» **WHAT THIS TASK INVOLVES**
The answer should consist of the full listing below, repeated exactly and free of pictures.

» **DATASET EXTRACT**
----
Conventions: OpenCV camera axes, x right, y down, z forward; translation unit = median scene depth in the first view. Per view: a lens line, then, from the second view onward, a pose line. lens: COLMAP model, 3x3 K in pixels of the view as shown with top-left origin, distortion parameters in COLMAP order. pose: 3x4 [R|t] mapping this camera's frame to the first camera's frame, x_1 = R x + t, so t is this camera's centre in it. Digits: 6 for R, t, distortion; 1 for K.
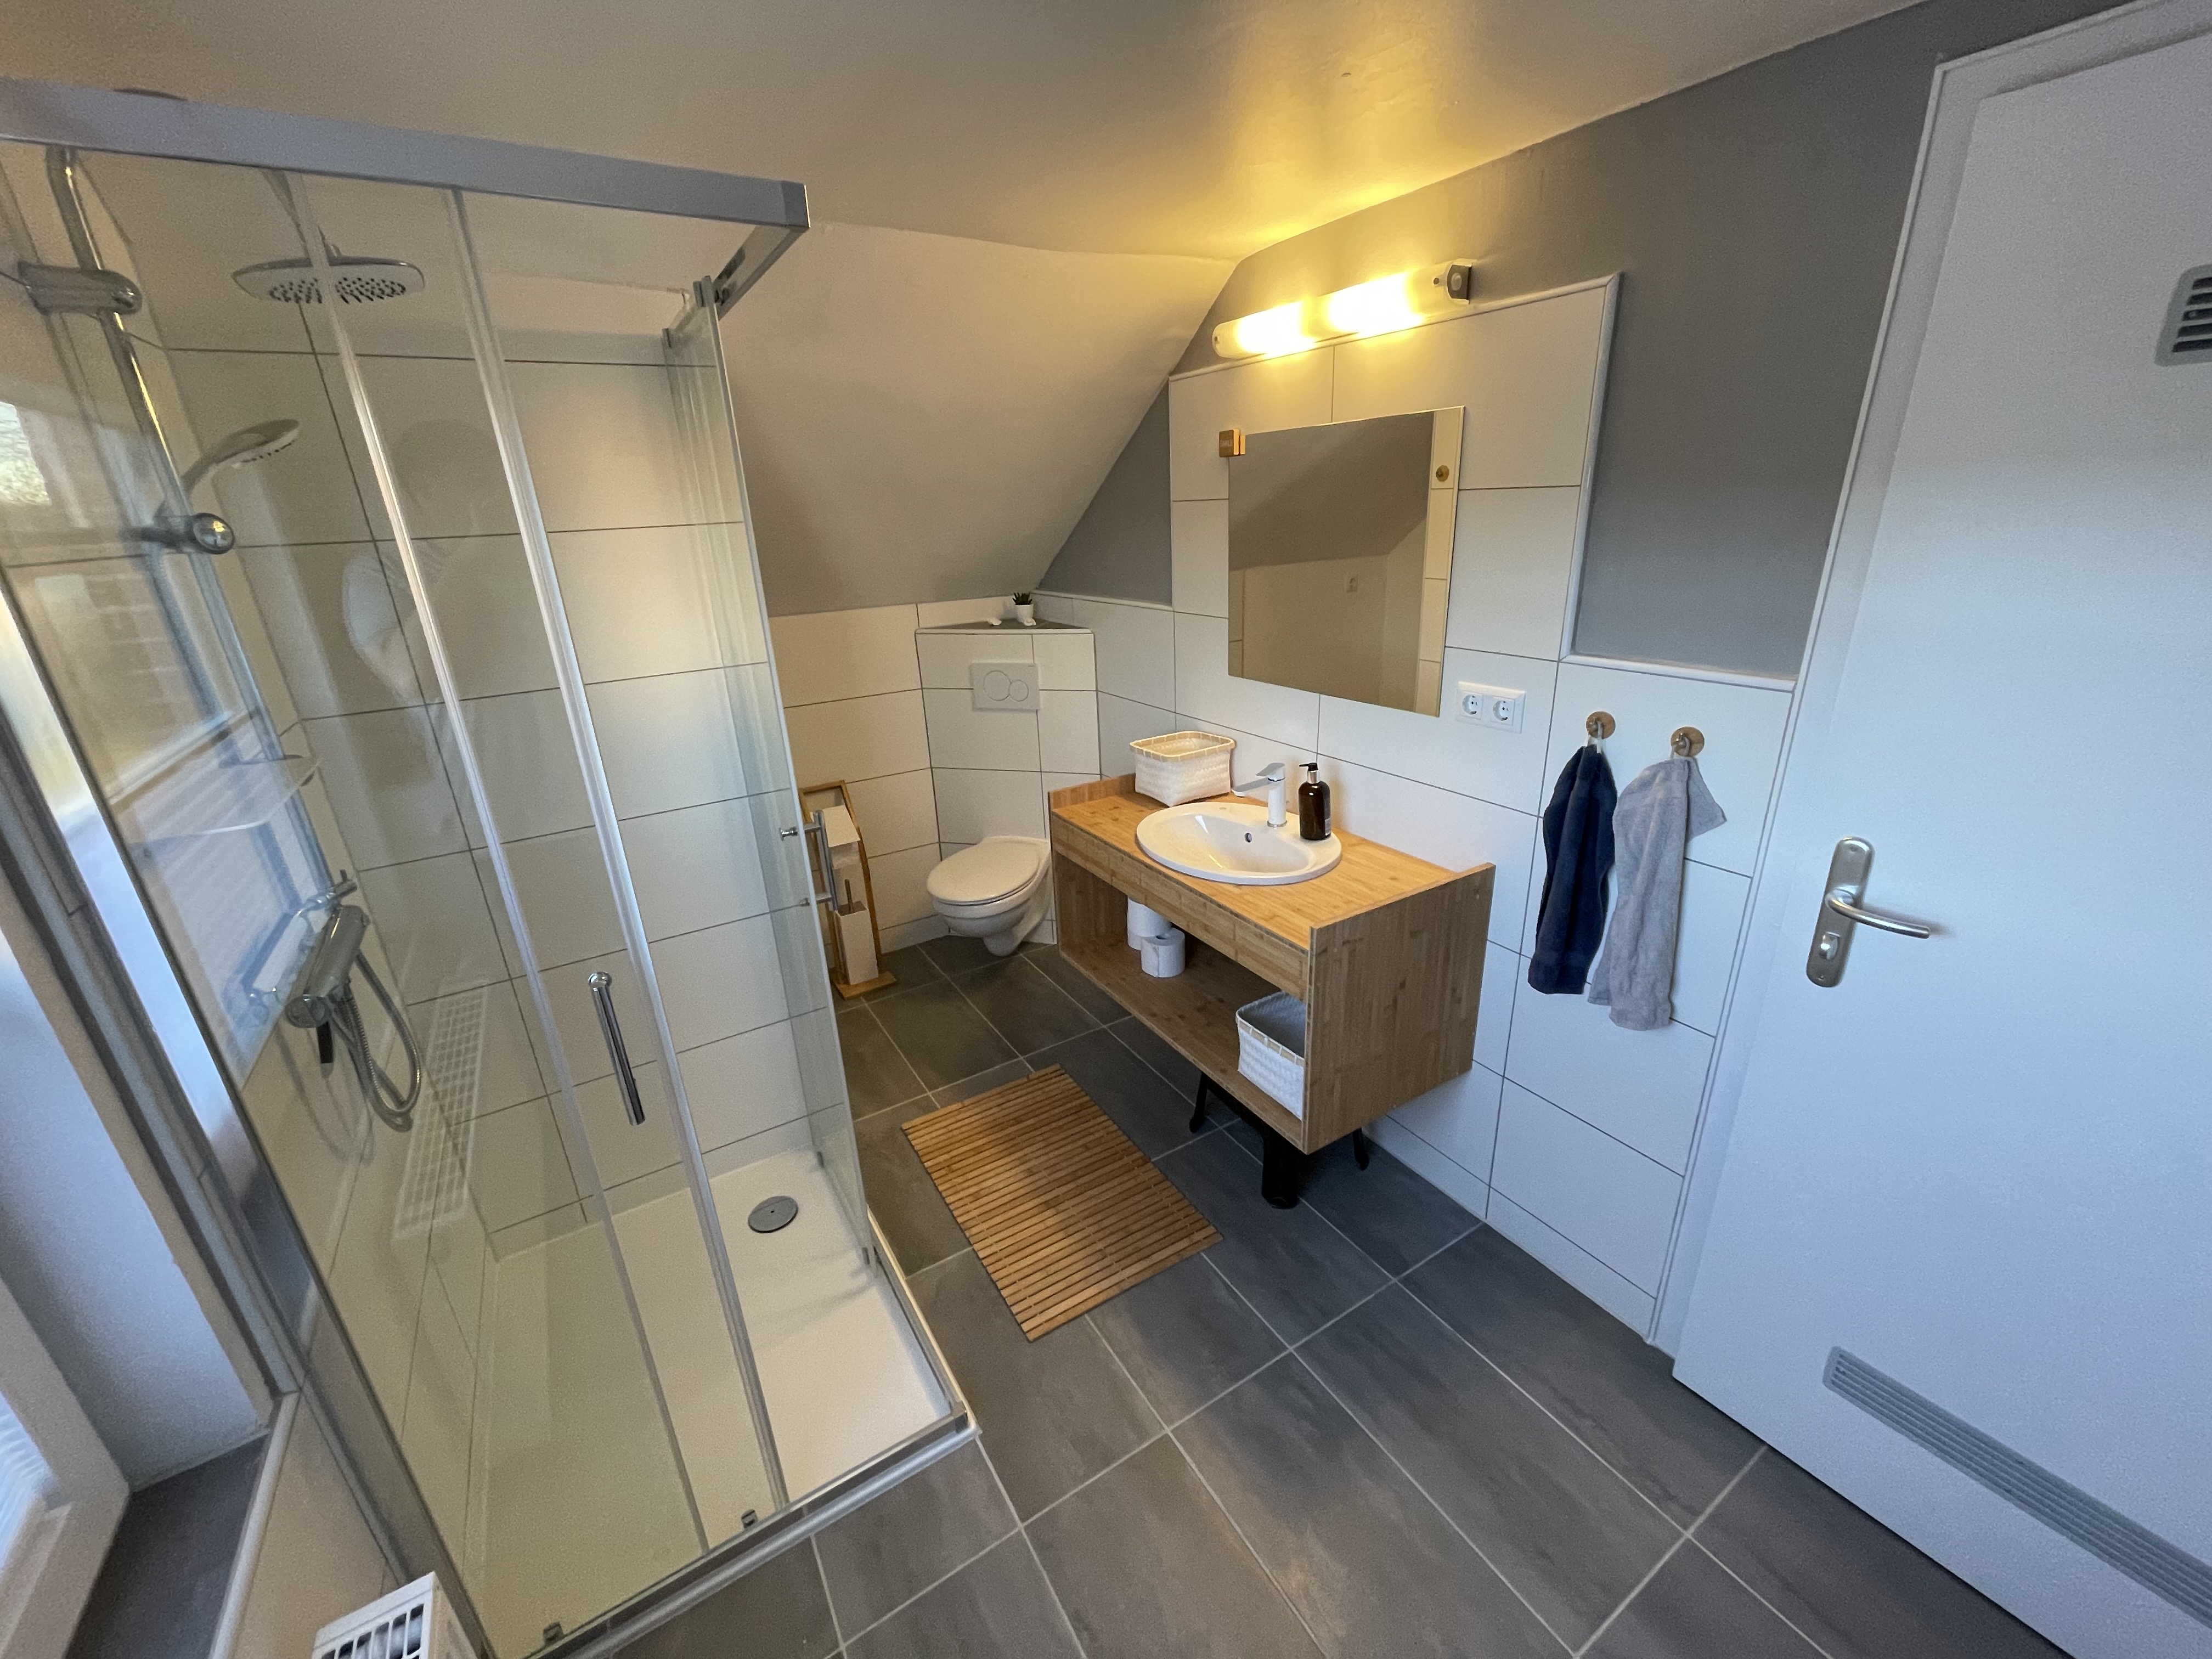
lens RADIAL K [[889.6, 0, 1106.0], [0, 889.6, 829.5], [0, 0, 1]] dist [-0.003013, 0.000005]
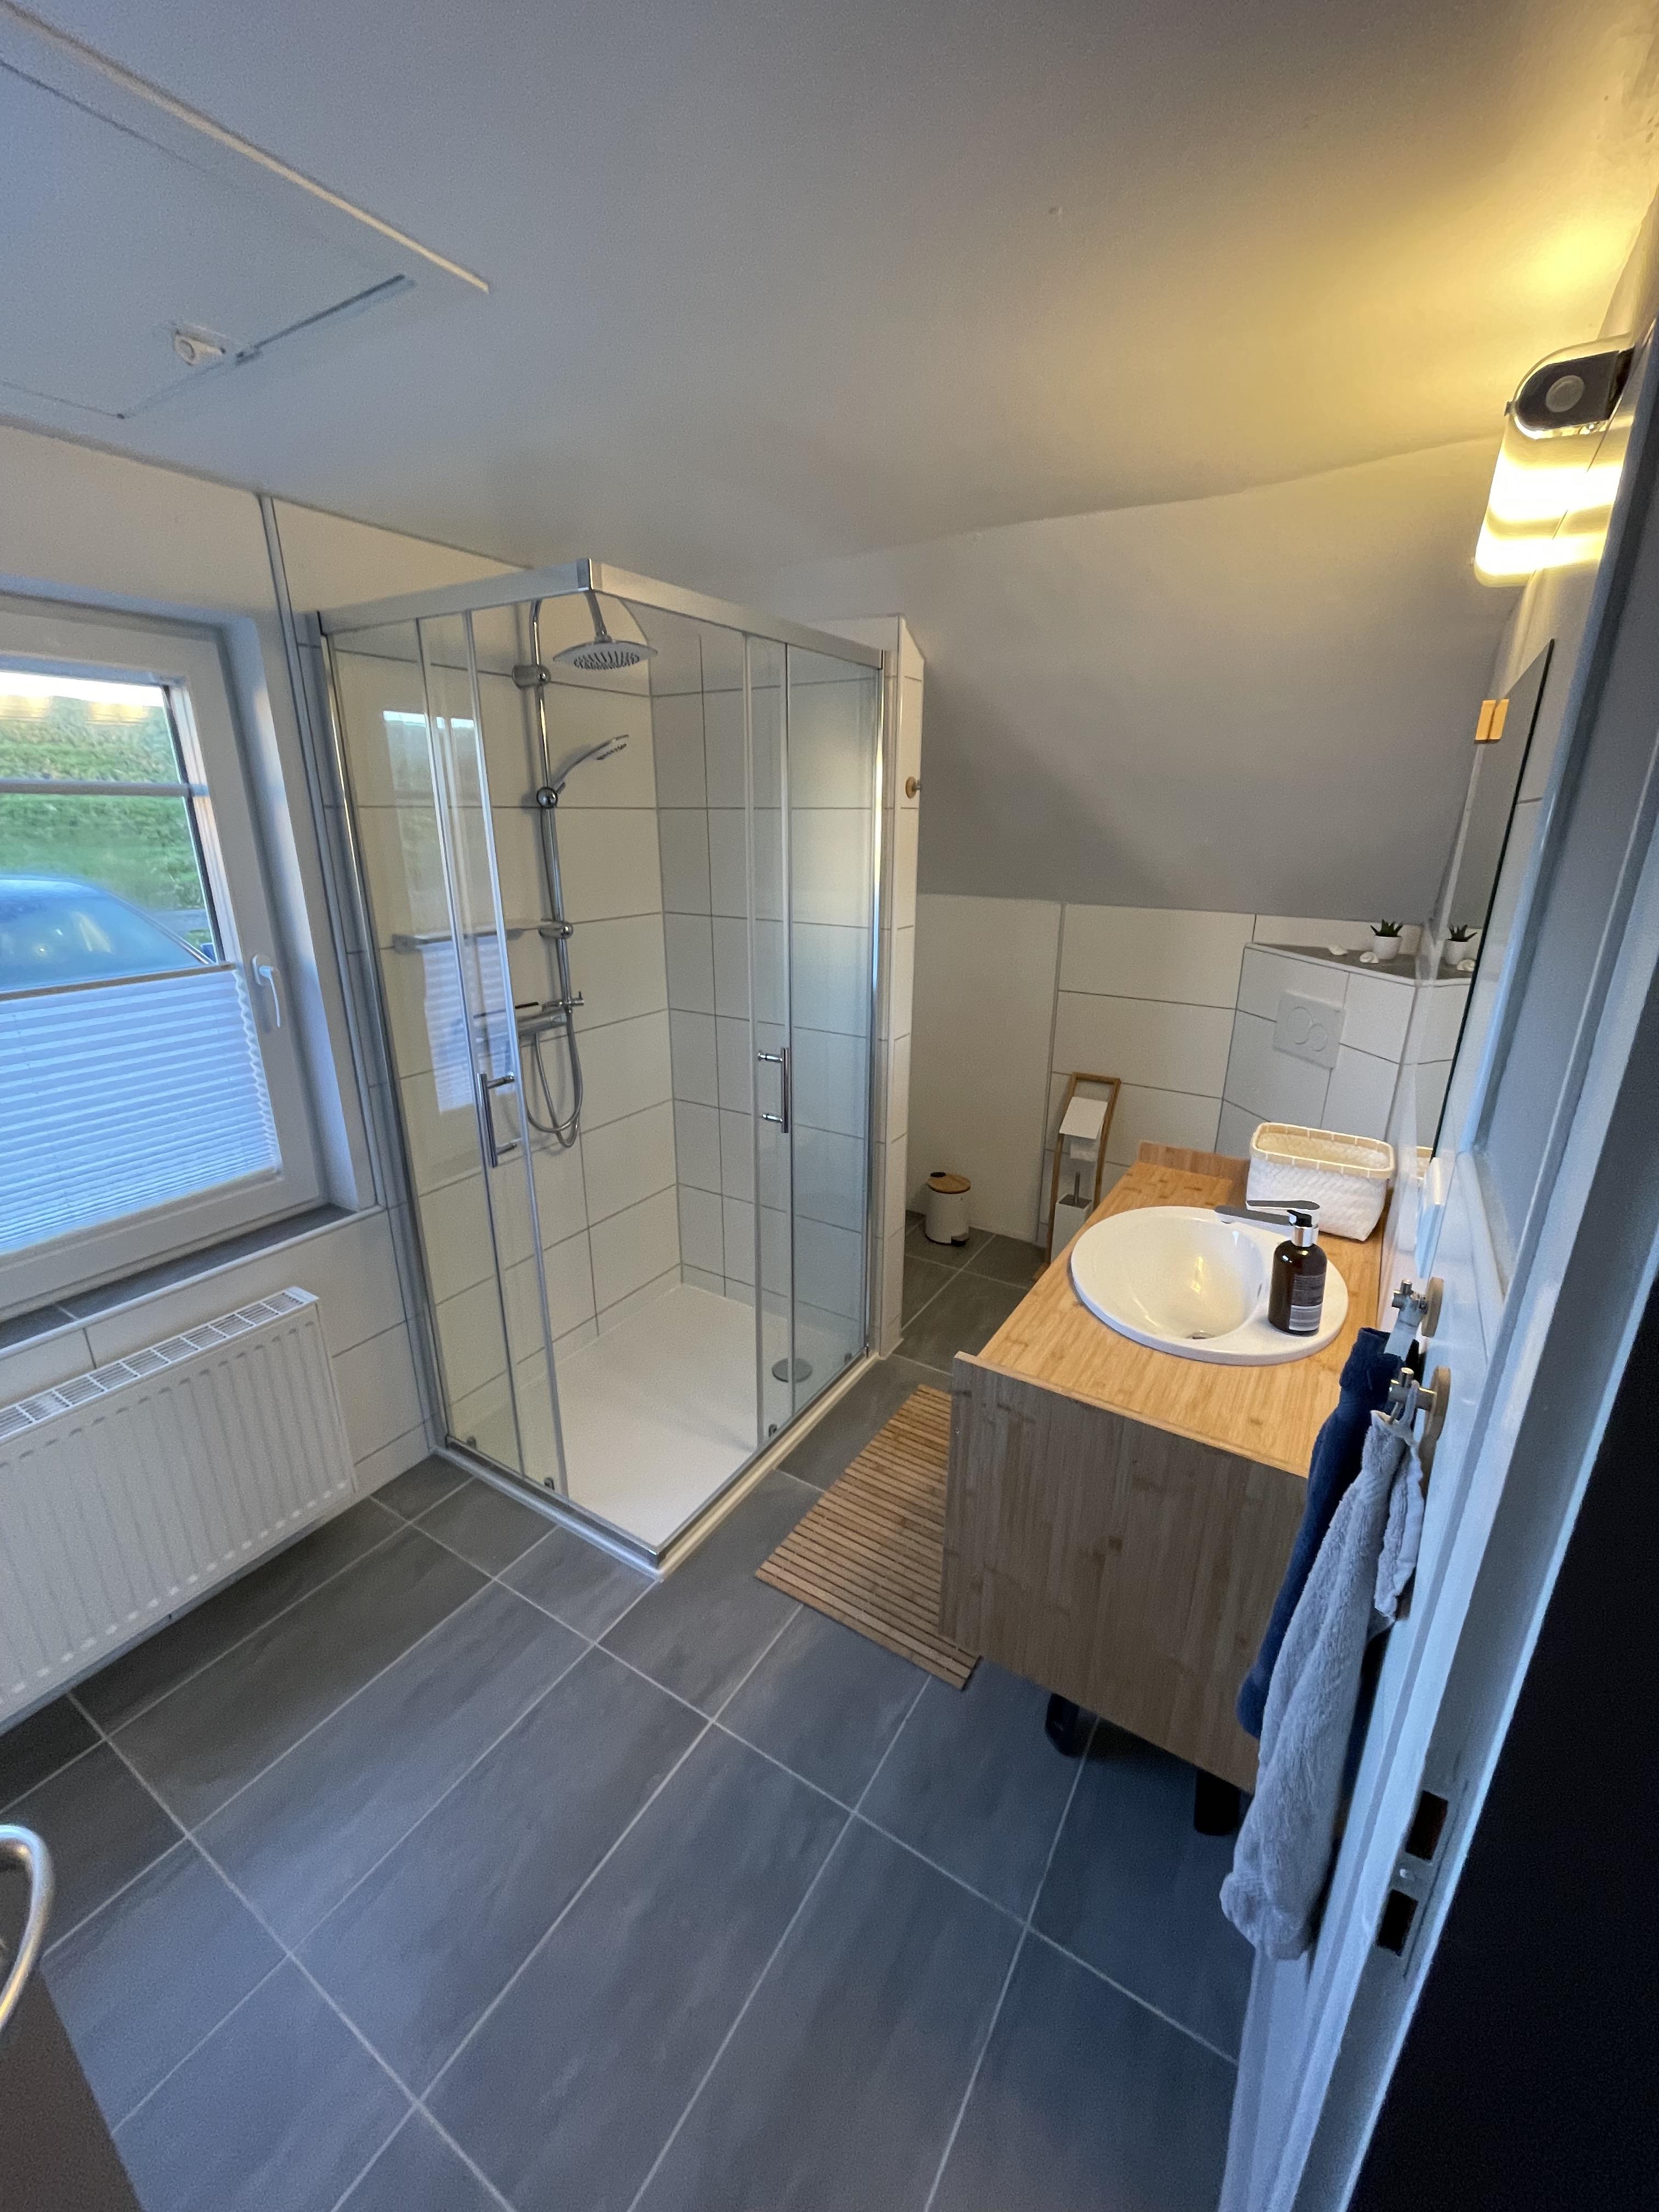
lens RADIAL K [[889.6, 0, 829.5], [0, 889.6, 1106.0], [0, 0, 1]] dist [-0.003013, 0.000005]
pose [[0.446994, 0.321337, -0.834829, 0.608002], [-0.331813, 0.926234, 0.178857, -0.152805], [0.830720, 0.197059, 0.520645, 0.373320]]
----
» **TASK OUTPUT**
Conventions: OpenCV camera axes, x right, y down, z forward; translation unit = median scene depth in the first view. Per view: a lens line, then, from the second view onward, a pose line. lens: COLMAP model, 3x3 K in pixels of the view as shown with top-left origin, distortion parameters in COLMAP order. pose: 3x4 [R|t] mapping this camera's frame to the first camera's frame, x_1 = R x + t, so t is this camera's centre in it. Digits: 6 for R, t, distortion; 1 for K.
lens RADIAL K [[889.6, 0, 1106.0], [0, 889.6, 829.5], [0, 0, 1]] dist [-0.003013, 0.000005]
lens RADIAL K [[889.6, 0, 829.5], [0, 889.6, 1106.0], [0, 0, 1]] dist [-0.003013, 0.000005]
pose [[0.446994, 0.321337, -0.834829, 0.608002], [-0.331813, 0.926234, 0.178857, -0.152805], [0.830720, 0.197059, 0.520645, 0.373320]]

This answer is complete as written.